▸ **Task directions**
The records that follow must be reproduced in full, exactly as written.

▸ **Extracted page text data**
____

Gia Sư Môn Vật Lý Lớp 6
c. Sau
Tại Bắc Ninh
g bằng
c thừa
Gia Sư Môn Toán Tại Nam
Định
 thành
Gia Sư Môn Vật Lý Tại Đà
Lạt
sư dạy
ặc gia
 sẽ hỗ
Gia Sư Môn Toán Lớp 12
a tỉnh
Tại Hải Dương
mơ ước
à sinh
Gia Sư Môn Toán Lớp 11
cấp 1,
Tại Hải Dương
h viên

____

▸ **The completed task**
Gia Sư Môn Vật Lý Lớp 6
c. Sau
Tại Bắc Ninh
g bằng
c thừa
Gia Sư Môn Toán Tại Nam
Định
 thành
Gia Sư Môn Vật Lý Tại Đà
Lạt
sư dạy
ặc gia
 sẽ hỗ
Gia Sư Môn Toán Lớp 12
a tỉnh
Tại Hải Dương
mơ ước
à sinh
Gia Sư Môn Toán Lớp 11
cấp 1,
Tại Hải Dương
h viên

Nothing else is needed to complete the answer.